TASK TO CARRY OUT: A picture-free, exact transcript of the entries below is required.

>>

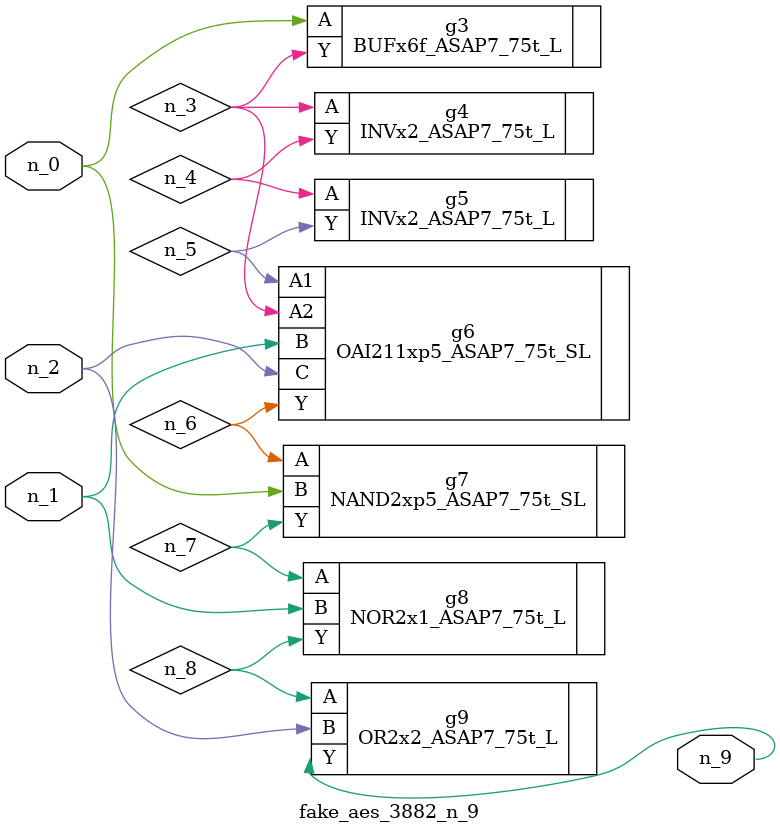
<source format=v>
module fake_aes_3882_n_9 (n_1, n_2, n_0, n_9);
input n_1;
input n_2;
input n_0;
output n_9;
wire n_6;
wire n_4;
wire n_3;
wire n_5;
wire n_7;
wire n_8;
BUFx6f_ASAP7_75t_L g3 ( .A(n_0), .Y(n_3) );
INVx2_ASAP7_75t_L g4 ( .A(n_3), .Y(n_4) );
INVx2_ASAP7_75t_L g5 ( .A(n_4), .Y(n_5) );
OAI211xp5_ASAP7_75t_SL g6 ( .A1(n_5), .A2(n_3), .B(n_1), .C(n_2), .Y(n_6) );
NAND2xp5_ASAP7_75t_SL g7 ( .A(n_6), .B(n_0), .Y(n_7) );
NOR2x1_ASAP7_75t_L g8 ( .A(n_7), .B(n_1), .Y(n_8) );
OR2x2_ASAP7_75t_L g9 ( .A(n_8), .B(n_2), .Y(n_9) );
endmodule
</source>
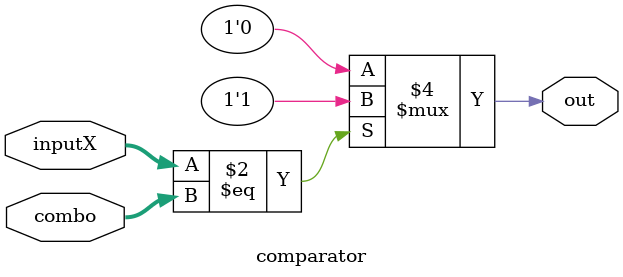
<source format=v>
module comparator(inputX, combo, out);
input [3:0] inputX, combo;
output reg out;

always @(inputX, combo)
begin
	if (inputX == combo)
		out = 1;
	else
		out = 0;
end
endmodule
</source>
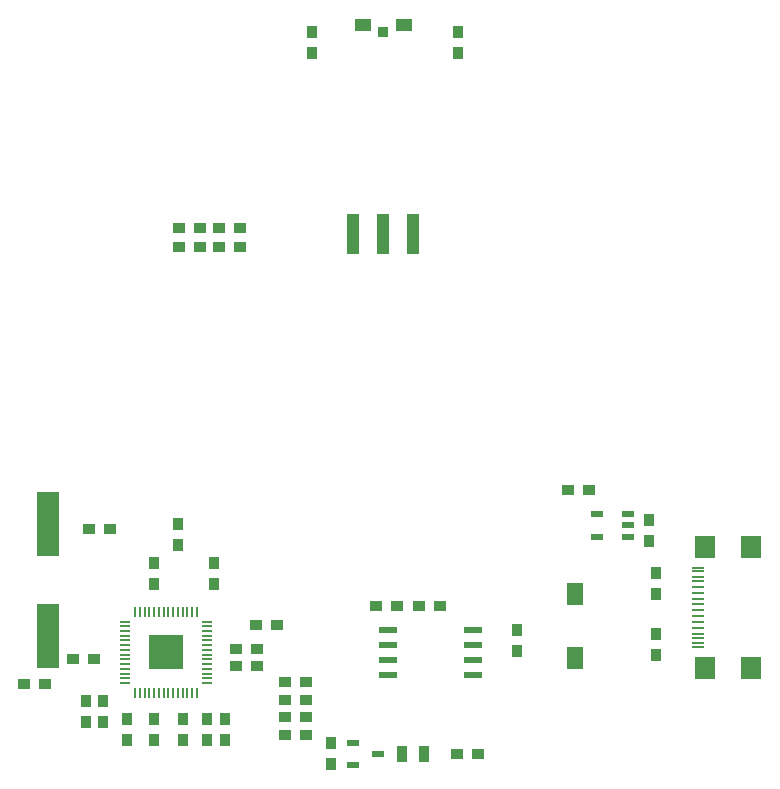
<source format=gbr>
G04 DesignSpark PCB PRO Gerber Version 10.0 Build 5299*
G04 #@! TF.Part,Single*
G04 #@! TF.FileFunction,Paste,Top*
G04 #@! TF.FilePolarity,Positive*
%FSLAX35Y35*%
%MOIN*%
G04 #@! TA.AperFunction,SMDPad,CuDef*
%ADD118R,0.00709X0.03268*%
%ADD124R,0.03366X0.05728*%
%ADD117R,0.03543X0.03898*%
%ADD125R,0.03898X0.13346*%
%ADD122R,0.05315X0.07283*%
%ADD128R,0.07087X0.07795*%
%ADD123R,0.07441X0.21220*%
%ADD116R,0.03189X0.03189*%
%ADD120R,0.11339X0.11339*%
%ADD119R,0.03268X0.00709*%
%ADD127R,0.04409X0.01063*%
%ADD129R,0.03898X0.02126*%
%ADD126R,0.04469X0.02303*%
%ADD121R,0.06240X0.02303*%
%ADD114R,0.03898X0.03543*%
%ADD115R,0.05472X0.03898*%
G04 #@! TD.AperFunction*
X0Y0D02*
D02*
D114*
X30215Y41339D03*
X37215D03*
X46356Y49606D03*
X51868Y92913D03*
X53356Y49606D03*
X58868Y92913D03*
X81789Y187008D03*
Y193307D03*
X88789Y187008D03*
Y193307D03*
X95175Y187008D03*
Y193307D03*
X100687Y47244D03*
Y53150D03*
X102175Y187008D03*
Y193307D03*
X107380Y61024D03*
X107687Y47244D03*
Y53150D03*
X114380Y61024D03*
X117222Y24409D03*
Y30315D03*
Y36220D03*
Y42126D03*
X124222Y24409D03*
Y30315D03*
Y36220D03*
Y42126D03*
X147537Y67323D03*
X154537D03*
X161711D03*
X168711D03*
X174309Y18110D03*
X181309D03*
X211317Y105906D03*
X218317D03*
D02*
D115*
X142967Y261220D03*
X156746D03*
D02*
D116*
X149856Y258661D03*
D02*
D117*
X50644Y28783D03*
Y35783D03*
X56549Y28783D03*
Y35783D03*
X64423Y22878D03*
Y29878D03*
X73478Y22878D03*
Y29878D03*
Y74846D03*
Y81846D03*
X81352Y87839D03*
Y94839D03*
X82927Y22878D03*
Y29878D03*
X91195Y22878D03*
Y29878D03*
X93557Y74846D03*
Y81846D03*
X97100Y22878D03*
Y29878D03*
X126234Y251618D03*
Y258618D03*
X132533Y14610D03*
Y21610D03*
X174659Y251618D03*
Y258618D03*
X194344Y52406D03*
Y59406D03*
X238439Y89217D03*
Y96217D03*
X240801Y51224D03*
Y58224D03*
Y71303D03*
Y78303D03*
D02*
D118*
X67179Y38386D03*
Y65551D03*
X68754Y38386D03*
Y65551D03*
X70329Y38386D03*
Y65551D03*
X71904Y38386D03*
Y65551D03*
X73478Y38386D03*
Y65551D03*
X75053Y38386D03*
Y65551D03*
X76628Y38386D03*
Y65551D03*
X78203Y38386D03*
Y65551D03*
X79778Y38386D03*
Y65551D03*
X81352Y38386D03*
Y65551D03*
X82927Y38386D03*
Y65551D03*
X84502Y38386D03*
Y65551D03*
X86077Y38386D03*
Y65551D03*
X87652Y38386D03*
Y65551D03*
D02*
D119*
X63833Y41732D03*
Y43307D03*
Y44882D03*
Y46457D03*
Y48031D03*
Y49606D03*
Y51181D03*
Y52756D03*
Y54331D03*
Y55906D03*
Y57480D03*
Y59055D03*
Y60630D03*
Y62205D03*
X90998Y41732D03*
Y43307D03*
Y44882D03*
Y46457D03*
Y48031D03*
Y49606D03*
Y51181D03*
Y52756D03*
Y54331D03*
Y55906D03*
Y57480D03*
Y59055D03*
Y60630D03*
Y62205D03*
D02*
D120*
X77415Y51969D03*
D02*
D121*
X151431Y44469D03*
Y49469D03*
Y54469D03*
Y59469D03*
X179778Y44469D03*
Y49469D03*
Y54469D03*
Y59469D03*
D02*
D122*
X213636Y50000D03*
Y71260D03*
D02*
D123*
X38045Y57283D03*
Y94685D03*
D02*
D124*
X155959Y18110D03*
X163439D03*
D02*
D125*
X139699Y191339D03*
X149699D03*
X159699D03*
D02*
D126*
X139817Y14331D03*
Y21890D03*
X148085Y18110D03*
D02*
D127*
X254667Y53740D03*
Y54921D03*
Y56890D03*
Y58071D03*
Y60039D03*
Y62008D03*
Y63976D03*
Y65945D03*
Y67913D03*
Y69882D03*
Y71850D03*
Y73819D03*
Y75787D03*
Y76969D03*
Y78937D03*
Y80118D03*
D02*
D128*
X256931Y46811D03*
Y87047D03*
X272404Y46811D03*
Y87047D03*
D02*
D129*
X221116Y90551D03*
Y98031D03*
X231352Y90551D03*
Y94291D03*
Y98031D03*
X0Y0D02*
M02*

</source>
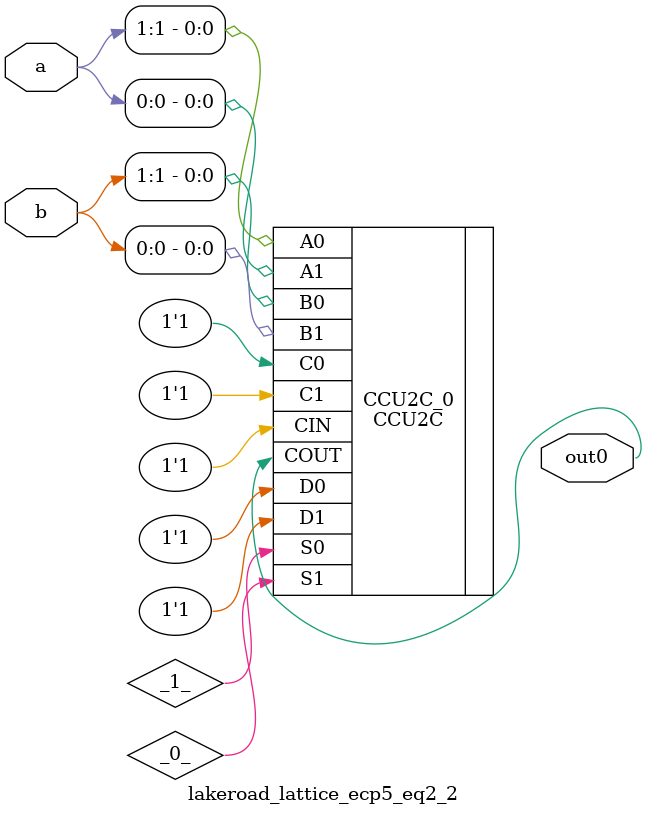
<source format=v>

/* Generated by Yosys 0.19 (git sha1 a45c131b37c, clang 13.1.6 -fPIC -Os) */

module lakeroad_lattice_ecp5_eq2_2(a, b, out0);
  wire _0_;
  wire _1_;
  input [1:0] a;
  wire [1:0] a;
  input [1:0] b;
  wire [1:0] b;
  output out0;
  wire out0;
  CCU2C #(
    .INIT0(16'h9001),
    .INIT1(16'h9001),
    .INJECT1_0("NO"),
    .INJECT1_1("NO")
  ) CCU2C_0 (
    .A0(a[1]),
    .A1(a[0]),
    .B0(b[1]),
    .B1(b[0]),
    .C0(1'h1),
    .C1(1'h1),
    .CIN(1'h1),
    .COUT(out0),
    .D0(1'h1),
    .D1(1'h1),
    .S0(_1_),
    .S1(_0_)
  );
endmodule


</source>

<<

EXPECTED OUTPUT:
<source format=v>
module fake_aes_3882_n_9 (n_1, n_2, n_0, n_9);
input n_1;
input n_2;
input n_0;
output n_9;
wire n_6;
wire n_4;
wire n_3;
wire n_5;
wire n_7;
wire n_8;
BUFx6f_ASAP7_75t_L g3 ( .A(n_0), .Y(n_3) );
INVx2_ASAP7_75t_L g4 ( .A(n_3), .Y(n_4) );
INVx2_ASAP7_75t_L g5 ( .A(n_4), .Y(n_5) );
OAI211xp5_ASAP7_75t_SL g6 ( .A1(n_5), .A2(n_3), .B(n_1), .C(n_2), .Y(n_6) );
NAND2xp5_ASAP7_75t_SL g7 ( .A(n_6), .B(n_0), .Y(n_7) );
NOR2x1_ASAP7_75t_L g8 ( .A(n_7), .B(n_1), .Y(n_8) );
OR2x2_ASAP7_75t_L g9 ( .A(n_8), .B(n_2), .Y(n_9) );
endmodule
</source>
<source format=v>
module comparator(inputX, combo, out);
input [3:0] inputX, combo;
output reg out;

always @(inputX, combo)
begin
	if (inputX == combo)
		out = 1;
	else
		out = 0;
end
endmodule
</source>
<source format=gbr>
G04 DesignSpark PCB PRO Gerber Version 10.0 Build 5299*
G04 #@! TF.Part,Single*
G04 #@! TF.FileFunction,Paste,Top*
G04 #@! TF.FilePolarity,Positive*
%FSLAX35Y35*%
%MOIN*%
G04 #@! TA.AperFunction,SMDPad,CuDef*
%ADD118R,0.00709X0.03268*%
%ADD124R,0.03366X0.05728*%
%ADD117R,0.03543X0.03898*%
%ADD125R,0.03898X0.13346*%
%ADD122R,0.05315X0.07283*%
%ADD128R,0.07087X0.07795*%
%ADD123R,0.07441X0.21220*%
%ADD116R,0.03189X0.03189*%
%ADD120R,0.11339X0.11339*%
%ADD119R,0.03268X0.00709*%
%ADD127R,0.04409X0.01063*%
%ADD129R,0.03898X0.02126*%
%ADD126R,0.04469X0.02303*%
%ADD121R,0.06240X0.02303*%
%ADD114R,0.03898X0.03543*%
%ADD115R,0.05472X0.03898*%
G04 #@! TD.AperFunction*
X0Y0D02*
D02*
D114*
X30215Y41339D03*
X37215D03*
X46356Y49606D03*
X51868Y92913D03*
X53356Y49606D03*
X58868Y92913D03*
X81789Y187008D03*
Y193307D03*
X88789Y187008D03*
Y193307D03*
X95175Y187008D03*
Y193307D03*
X100687Y47244D03*
Y53150D03*
X102175Y187008D03*
Y193307D03*
X107380Y61024D03*
X107687Y47244D03*
Y53150D03*
X114380Y61024D03*
X117222Y24409D03*
Y30315D03*
Y36220D03*
Y42126D03*
X124222Y24409D03*
Y30315D03*
Y36220D03*
Y42126D03*
X147537Y67323D03*
X154537D03*
X161711D03*
X168711D03*
X174309Y18110D03*
X181309D03*
X211317Y105906D03*
X218317D03*
D02*
D115*
X142967Y261220D03*
X156746D03*
D02*
D116*
X149856Y258661D03*
D02*
D117*
X50644Y28783D03*
Y35783D03*
X56549Y28783D03*
Y35783D03*
X64423Y22878D03*
Y29878D03*
X73478Y22878D03*
Y29878D03*
Y74846D03*
Y81846D03*
X81352Y87839D03*
Y94839D03*
X82927Y22878D03*
Y29878D03*
X91195Y22878D03*
Y29878D03*
X93557Y74846D03*
Y81846D03*
X97100Y22878D03*
Y29878D03*
X126234Y251618D03*
Y258618D03*
X132533Y14610D03*
Y21610D03*
X174659Y251618D03*
Y258618D03*
X194344Y52406D03*
Y59406D03*
X238439Y89217D03*
Y96217D03*
X240801Y51224D03*
Y58224D03*
Y71303D03*
Y78303D03*
D02*
D118*
X67179Y38386D03*
Y65551D03*
X68754Y38386D03*
Y65551D03*
X70329Y38386D03*
Y65551D03*
X71904Y38386D03*
Y65551D03*
X73478Y38386D03*
Y65551D03*
X75053Y38386D03*
Y65551D03*
X76628Y38386D03*
Y65551D03*
X78203Y38386D03*
Y65551D03*
X79778Y38386D03*
Y65551D03*
X81352Y38386D03*
Y65551D03*
X82927Y38386D03*
Y65551D03*
X84502Y38386D03*
Y65551D03*
X86077Y38386D03*
Y65551D03*
X87652Y38386D03*
Y65551D03*
D02*
D119*
X63833Y41732D03*
Y43307D03*
Y44882D03*
Y46457D03*
Y48031D03*
Y49606D03*
Y51181D03*
Y52756D03*
Y54331D03*
Y55906D03*
Y57480D03*
Y59055D03*
Y60630D03*
Y62205D03*
X90998Y41732D03*
Y43307D03*
Y44882D03*
Y46457D03*
Y48031D03*
Y49606D03*
Y51181D03*
Y52756D03*
Y54331D03*
Y55906D03*
Y57480D03*
Y59055D03*
Y60630D03*
Y62205D03*
D02*
D120*
X77415Y51969D03*
D02*
D121*
X151431Y44469D03*
Y49469D03*
Y54469D03*
Y59469D03*
X179778Y44469D03*
Y49469D03*
Y54469D03*
Y59469D03*
D02*
D122*
X213636Y50000D03*
Y71260D03*
D02*
D123*
X38045Y57283D03*
Y94685D03*
D02*
D124*
X155959Y18110D03*
X163439D03*
D02*
D125*
X139699Y191339D03*
X149699D03*
X159699D03*
D02*
D126*
X139817Y14331D03*
Y21890D03*
X148085Y18110D03*
D02*
D127*
X254667Y53740D03*
Y54921D03*
Y56890D03*
Y58071D03*
Y60039D03*
Y62008D03*
Y63976D03*
Y65945D03*
Y67913D03*
Y69882D03*
Y71850D03*
Y73819D03*
Y75787D03*
Y76969D03*
Y78937D03*
Y80118D03*
D02*
D128*
X256931Y46811D03*
Y87047D03*
X272404Y46811D03*
Y87047D03*
D02*
D129*
X221116Y90551D03*
Y98031D03*
X231352Y90551D03*
Y94291D03*
Y98031D03*
X0Y0D02*
M02*

</source>
<source format=v>

/* Generated by Yosys 0.19 (git sha1 a45c131b37c, clang 13.1.6 -fPIC -Os) */

module lakeroad_lattice_ecp5_eq2_2(a, b, out0);
  wire _0_;
  wire _1_;
  input [1:0] a;
  wire [1:0] a;
  input [1:0] b;
  wire [1:0] b;
  output out0;
  wire out0;
  CCU2C #(
    .INIT0(16'h9001),
    .INIT1(16'h9001),
    .INJECT1_0("NO"),
    .INJECT1_1("NO")
  ) CCU2C_0 (
    .A0(a[1]),
    .A1(a[0]),
    .B0(b[1]),
    .B1(b[0]),
    .C0(1'h1),
    .C1(1'h1),
    .CIN(1'h1),
    .COUT(out0),
    .D0(1'h1),
    .D1(1'h1),
    .S0(_1_),
    .S1(_0_)
  );
endmodule


</source>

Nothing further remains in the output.